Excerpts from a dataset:
'''

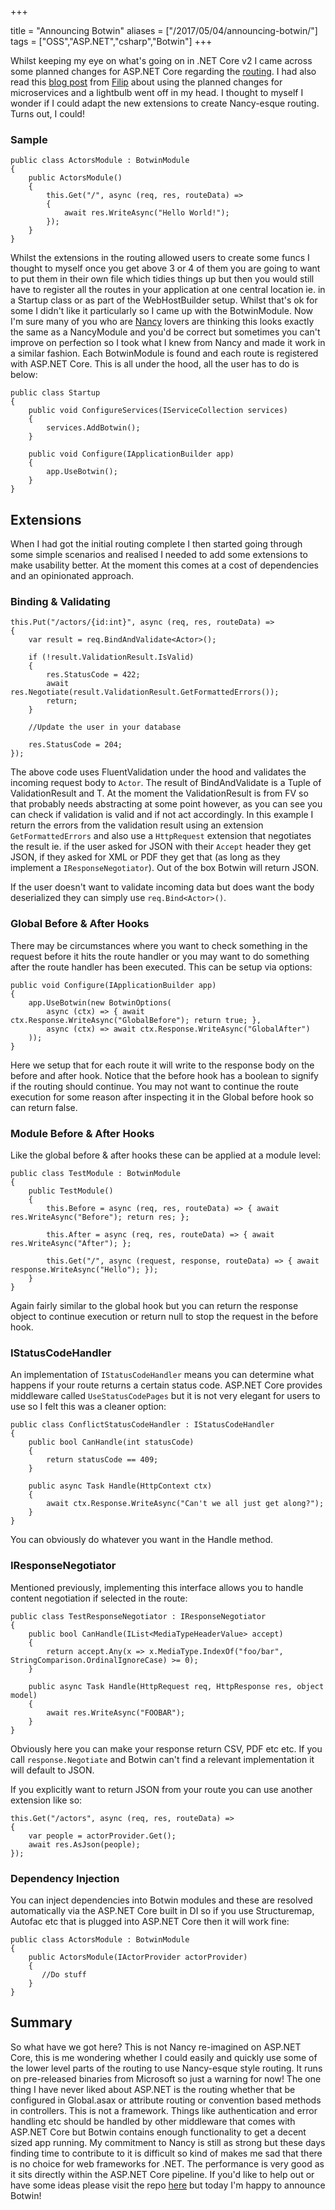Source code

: +++

title = "Announcing Botwin"
aliases = ["/2017/05/04/announcing-botwin/"]
tags = ["OSS","ASP.NET","csharp","Botwin"]
+++

Whilst keeping my eye on what's going on in .NET Core v2 I came across some planned changes for ASP.NET Core regarding the [routing](https://github.com/aspnet/Routing/blob/dev/src/Microsoft.AspNetCore.Routing/RequestDelegateRouteBuilderExtensions.cs).  I had also read this [blog post](https://www.strathweb.com/2017/01/building-microservices-with-asp-net-core-without-mvc/) from [Filip](https://twitter.com/filip_woj) about using the planned changes for microservices and a lightbulb went off in my head.  I thought to myself I wonder if I could adapt the new extensions to create Nancy-esque routing.  Turns out, I could!

### Sample  

    public class ActorsModule : BotwinModule
    {
        public ActorsModule()
        {
            this.Get("/", async (req, res, routeData) =>
            {
                await res.WriteAsync("Hello World!");
            });
        }
    }

<!--more-->
Whilst the extensions in the routing allowed users to create some funcs I thought to myself once you get above 3 or 4 of them you are going to want to put them in their own file which tidies things up but then you would still have to register all the routes in your application at one central location ie. in a Startup class or as part of the WebHostBuilder setup.  Whilst that's ok for some I didn't like it particularly so I came up with the BotwinModule.  Now I'm sure many of you who are [Nancy](http://nancyfx.org) lovers are thinking this looks exactly the same as a NancyModule and you'd be correct but sometimes you can't improve on perfection so I took what I knew from Nancy and made it work in a similar fashion.  Each BotwinModule is found and each route is registered with ASP.NET Core.  This is all under the hood, all the user has to do is below:


    public class Startup
    {
        public void ConfigureServices(IServiceCollection services)
        {
            services.AddBotwin();
        }

        public void Configure(IApplicationBuilder app)
        {
            app.UseBotwin();
        }
    }


## Extensions

When I had got the initial routing complete I then started going through some simple scenarios and realised I needed to add some extensions to make usability better.  At the moment this comes at a cost of dependencies and an opinionated approach.

### Binding & Validating


    this.Put("/actors/{id:int}", async (req, res, routeData) =>
    {
        var result = req.BindAndValidate<Actor>();

        if (!result.ValidationResult.IsValid)
        {
            res.StatusCode = 422;
            await res.Negotiate(result.ValidationResult.GetFormattedErrors());
            return;
        }

        //Update the user in your database

        res.StatusCode = 204;
    });


The above code uses FluentValidation under the hood and validates the incoming request body to `Actor`. The result of BindAndValidate is a Tuple of ValidationResult and T.  At the moment the ValidationResult is from FV so that probably needs abstracting at some point however, as you can see you can check if validation is valid and if not act accordingly.  In this example I return the errors from the validation result using an extension `GetFormattedErrors` and also use a `HttpRequest` extension that negotiates the result ie. if the user asked for JSON with their `Accept` header they get JSON, if they asked for XML or PDF they get that (as long as they implement a `IResponseNegotiator`). Out of the box Botwin will return JSON.

If the user doesn't want to validate incoming data but does want the body deserialized they can simply use `req.Bind<Actor>()`.

### Global Before & After Hooks

There may be circumstances where you want to check something in the request before it hits the route handler or you may want to do something after the route handler has been executed.  This can be setup via options:


    public void Configure(IApplicationBuilder app)
    {
        app.UseBotwin(new BotwinOptions(
            async (ctx) => { await ctx.Response.WriteAsync("GlobalBefore"); return true; }, 
            async (ctx) => await ctx.Response.WriteAsync("GlobalAfter")
        ));
    }


Here we setup that for each route it will write to the response body on the before and after hook.  Notice that the before hook has a boolean to signify if the routing should continue.  You may not want to continue the route execution for some reason after inspecting it in the Global before hook so can return false.


### Module Before & After Hooks

Like the global before & after hooks these can be applied at a module level:


    public class TestModule : BotwinModule
    {
    	public TestModule()
    	{
    		this.Before = async (req, res, routeData) => { await res.WriteAsync("Before"); return res; };
    		
    		this.After = async (req, res, routeData) => { await res.WriteAsync("After"); };
    		
    		this.Get("/", async (request, response, routeData) => { await response.WriteAsync("Hello"); });
    	}
    }


Again fairly similar to the global hook but you can return the response object to continue execution or return null to stop the request in the before hook.

### IStatusCodeHandler

An implementation of `IStatusCodeHandler` means you can determine what happens if your route returns a certain status code. ASP.NET Core provides middleware called `UseStatusCodePages` but it is not very elegant for users to use so I felt this was a cleaner option:


    public class ConflictStatusCodeHandler : IStatusCodeHandler
    {
    	public bool CanHandle(int statusCode)
    	{
    		return statusCode == 409;
    	}

    	public async Task Handle(HttpContext ctx)
    	{
    		await ctx.Response.WriteAsync("Can't we all just get along?");
    	}
    }


You can obviously do whatever you want in the Handle method.

### IResponseNegotiator

Mentioned previously, implementing this interface allows you to handle content negotiation if selected in the route:


    public class TestResponseNegotiator : IResponseNegotiator
    {
    	public bool CanHandle(IList<MediaTypeHeaderValue> accept)
    	{
    		return accept.Any(x => x.MediaType.IndexOf("foo/bar", StringComparison.OrdinalIgnoreCase) >= 0);
    	}

    	public async Task Handle(HttpRequest req, HttpResponse res, object model)
    	{
    		await res.WriteAsync("FOOBAR");
    	}
    }


Obviously here you can make your response return CSV, PDF etc etc.  If you call `response.Negotiate` and Botwin can't find a relevant implementation it will default to JSON.

If you explicitly want to return JSON from your route you can use another extension like so:


    this.Get("/actors", async (req, res, routeData) =>
    {
    	var people = actorProvider.Get();
    	await res.AsJson(people);
    });


### Dependency Injection

You can inject dependencies into Botwin modules and these are resolved automatically via the ASP.NET Core built in DI so if you use Structuremap, Autofac etc that is plugged into ASP.NET Core then it will work fine:


    public class ActorsModule : BotwinModule
    {
        public ActorsModule(IActorProvider actorProvider)
        {
           //Do stuff
        }
    }

## Summary

So what have we got here? This is not Nancy re-imagined on ASP.NET Core, this is me wondering whether I could easily and quickly use some of the lower level parts of the routing to use Nancy-esque style routing.  It runs on pre-released binaries from Microsoft so just a warning for now!  The one thing I have never liked about ASP.NET is the routing whether that be configured in Global.asax or attribute routing or convention based methods in controllers.  This is not a framework.  Things like authentication and error handling etc should be handled by other middleware that comes with ASP.NET Core but Botwin contains enough functionality to get a decent sized app running.  My commitment to Nancy is still as strong but these days finding time to contribute to it is difficult so kind of makes me sad that there is no choice for web frameworks for .NET.  The performance is very good as it sits directly within the ASP.NET Core pipeline.  If you'd like to help out or have some ideas please visit the repo [here](https://github.com/jchannon/Botwin) but today I'm happy to announce Botwin!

'''

WORK ITEM
Within the data above, pick out all lines holding the word "Task".

RESPONSE
    	public async Task Handle(HttpContext ctx)
    	public async Task Handle(HttpRequest req, HttpResponse res, object model)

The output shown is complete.